__TASK INSTRUCTIONS__. Give the listing again in full, exactly as written.

__RECORDS SHOWN__.

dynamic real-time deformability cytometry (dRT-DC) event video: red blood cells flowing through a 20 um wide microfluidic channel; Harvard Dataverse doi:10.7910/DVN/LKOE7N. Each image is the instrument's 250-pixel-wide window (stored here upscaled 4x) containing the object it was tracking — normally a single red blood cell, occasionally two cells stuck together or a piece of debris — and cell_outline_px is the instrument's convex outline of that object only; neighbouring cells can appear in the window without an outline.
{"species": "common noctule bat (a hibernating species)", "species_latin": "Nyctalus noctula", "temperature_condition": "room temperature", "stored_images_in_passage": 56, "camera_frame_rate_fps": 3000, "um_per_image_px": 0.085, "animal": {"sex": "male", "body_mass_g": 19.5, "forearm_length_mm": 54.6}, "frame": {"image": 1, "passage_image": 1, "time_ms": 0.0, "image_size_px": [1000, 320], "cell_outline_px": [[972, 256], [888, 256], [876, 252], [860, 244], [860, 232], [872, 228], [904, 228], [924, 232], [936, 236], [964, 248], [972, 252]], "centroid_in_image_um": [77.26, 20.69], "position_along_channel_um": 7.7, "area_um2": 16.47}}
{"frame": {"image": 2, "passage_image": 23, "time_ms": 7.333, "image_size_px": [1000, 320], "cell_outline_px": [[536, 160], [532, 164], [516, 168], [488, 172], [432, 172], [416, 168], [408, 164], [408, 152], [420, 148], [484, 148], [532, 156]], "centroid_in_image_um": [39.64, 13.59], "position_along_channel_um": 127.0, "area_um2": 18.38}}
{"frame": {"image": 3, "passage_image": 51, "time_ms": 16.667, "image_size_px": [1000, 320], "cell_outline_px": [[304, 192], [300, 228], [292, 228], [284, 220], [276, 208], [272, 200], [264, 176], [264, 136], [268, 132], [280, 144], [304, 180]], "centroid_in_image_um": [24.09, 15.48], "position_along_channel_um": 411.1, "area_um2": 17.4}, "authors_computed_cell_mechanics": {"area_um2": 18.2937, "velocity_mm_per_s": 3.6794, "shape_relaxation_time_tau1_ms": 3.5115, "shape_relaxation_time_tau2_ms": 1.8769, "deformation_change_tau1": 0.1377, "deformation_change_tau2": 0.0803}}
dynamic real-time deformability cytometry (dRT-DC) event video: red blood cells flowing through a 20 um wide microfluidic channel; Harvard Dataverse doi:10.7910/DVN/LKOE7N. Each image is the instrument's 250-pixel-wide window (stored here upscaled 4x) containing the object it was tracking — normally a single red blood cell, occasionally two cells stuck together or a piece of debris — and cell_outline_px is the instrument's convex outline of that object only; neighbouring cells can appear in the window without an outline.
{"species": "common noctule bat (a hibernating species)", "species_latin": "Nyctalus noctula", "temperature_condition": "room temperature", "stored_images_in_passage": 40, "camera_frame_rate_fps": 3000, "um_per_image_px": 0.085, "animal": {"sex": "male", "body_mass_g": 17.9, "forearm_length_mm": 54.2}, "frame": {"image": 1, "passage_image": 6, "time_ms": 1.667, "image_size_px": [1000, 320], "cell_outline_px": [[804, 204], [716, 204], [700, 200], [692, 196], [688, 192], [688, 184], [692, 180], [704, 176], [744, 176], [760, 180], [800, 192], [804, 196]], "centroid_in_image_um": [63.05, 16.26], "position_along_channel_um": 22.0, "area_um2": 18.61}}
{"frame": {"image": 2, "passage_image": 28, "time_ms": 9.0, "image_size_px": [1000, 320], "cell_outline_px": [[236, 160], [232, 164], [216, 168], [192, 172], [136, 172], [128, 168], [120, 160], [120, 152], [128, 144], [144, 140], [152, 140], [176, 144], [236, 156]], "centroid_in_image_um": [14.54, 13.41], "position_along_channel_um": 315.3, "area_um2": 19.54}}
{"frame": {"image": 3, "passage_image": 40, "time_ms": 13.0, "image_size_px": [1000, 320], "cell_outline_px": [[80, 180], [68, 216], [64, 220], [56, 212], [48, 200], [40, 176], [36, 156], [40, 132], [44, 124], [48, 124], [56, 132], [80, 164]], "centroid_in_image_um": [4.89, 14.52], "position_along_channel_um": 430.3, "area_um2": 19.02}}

__RESPONSE TO THIS EXERCISE__.
dynamic real-time deformability cytometry (dRT-DC) event video: red blood cells flowing through a 20 um wide microfluidic channel; Harvard Dataverse doi:10.7910/DVN/LKOE7N. Each image is the instrument's 250-pixel-wide window (stored here upscaled 4x) containing the object it was tracking — normally a single red blood cell, occasionally two cells stuck together or a piece of debris — and cell_outline_px is the instrument's convex outline of that object only; neighbouring cells can appear in the window without an outline.
{"species": "common noctule bat (a hibernating species)", "species_latin": "Nyctalus noctula", "temperature_condition": "room temperature", "stored_images_in_passage": 56, "camera_frame_rate_fps": 3000, "um_per_image_px": 0.085, "animal": {"sex": "male", "body_mass_g": 19.5, "forearm_length_mm": 54.6}, "frame": {"image": 1, "passage_image": 1, "time_ms": 0.0, "image_size_px": [1000, 320], "cell_outline_px": [[972, 256], [888, 256], [876, 252], [860, 244], [860, 232], [872, 228], [904, 228], [924, 232], [936, 236], [964, 248], [972, 252]], "centroid_in_image_um": [77.26, 20.69], "position_along_channel_um": 7.7, "area_um2": 16.47}}
{"frame": {"image": 2, "passage_image": 23, "time_ms": 7.333, "image_size_px": [1000, 320], "cell_outline_px": [[536, 160], [532, 164], [516, 168], [488, 172], [432, 172], [416, 168], [408, 164], [408, 152], [420, 148], [484, 148], [532, 156]], "centroid_in_image_um": [39.64, 13.59], "position_along_channel_um": 127.0, "area_um2": 18.38}}
{"frame": {"image": 3, "passage_image": 51, "time_ms": 16.667, "image_size_px": [1000, 320], "cell_outline_px": [[304, 192], [300, 228], [292, 228], [284, 220], [276, 208], [272, 200], [264, 176], [264, 136], [268, 132], [280, 144], [304, 180]], "centroid_in_image_um": [24.09, 15.48], "position_along_channel_um": 411.1, "area_um2": 17.4}, "authors_computed_cell_mechanics": {"area_um2": 18.2937, "velocity_mm_per_s": 3.6794, "shape_relaxation_time_tau1_ms": 3.5115, "shape_relaxation_time_tau2_ms": 1.8769, "deformation_change_tau1": 0.1377, "deformation_change_tau2": 0.0803}}
dynamic real-time deformability cytometry (dRT-DC) event video: red blood cells flowing through a 20 um wide microfluidic channel; Harvard Dataverse doi:10.7910/DVN/LKOE7N. Each image is the instrument's 250-pixel-wide window (stored here upscaled 4x) containing the object it was tracking — normally a single red blood cell, occasionally two cells stuck together or a piece of debris — and cell_outline_px is the instrument's convex outline of that object only; neighbouring cells can appear in the window without an outline.
{"species": "common noctule bat (a hibernating species)", "species_latin": "Nyctalus noctula", "temperature_condition": "room temperature", "stored_images_in_passage": 40, "camera_frame_rate_fps": 3000, "um_per_image_px": 0.085, "animal": {"sex": "male", "body_mass_g": 17.9, "forearm_length_mm": 54.2}, "frame": {"image": 1, "passage_image": 6, "time_ms": 1.667, "image_size_px": [1000, 320], "cell_outline_px": [[804, 204], [716, 204], [700, 200], [692, 196], [688, 192], [688, 184], [692, 180], [704, 176], [744, 176], [760, 180], [800, 192], [804, 196]], "centroid_in_image_um": [63.05, 16.26], "position_along_channel_um": 22.0, "area_um2": 18.61}}
{"frame": {"image": 2, "passage_image": 28, "time_ms": 9.0, "image_size_px": [1000, 320], "cell_outline_px": [[236, 160], [232, 164], [216, 168], [192, 172], [136, 172], [128, 168], [120, 160], [120, 152], [128, 144], [144, 140], [152, 140], [176, 144], [236, 156]], "centroid_in_image_um": [14.54, 13.41], "position_along_channel_um": 315.3, "area_um2": 19.54}}
{"frame": {"image": 3, "passage_image": 40, "time_ms": 13.0, "image_size_px": [1000, 320], "cell_outline_px": [[80, 180], [68, 216], [64, 220], [56, 212], [48, 200], [40, 176], [36, 156], [40, 132], [44, 124], [48, 124], [56, 132], [80, 164]], "centroid_in_image_um": [4.89, 14.52], "position_along_channel_um": 430.3, "area_um2": 19.02}}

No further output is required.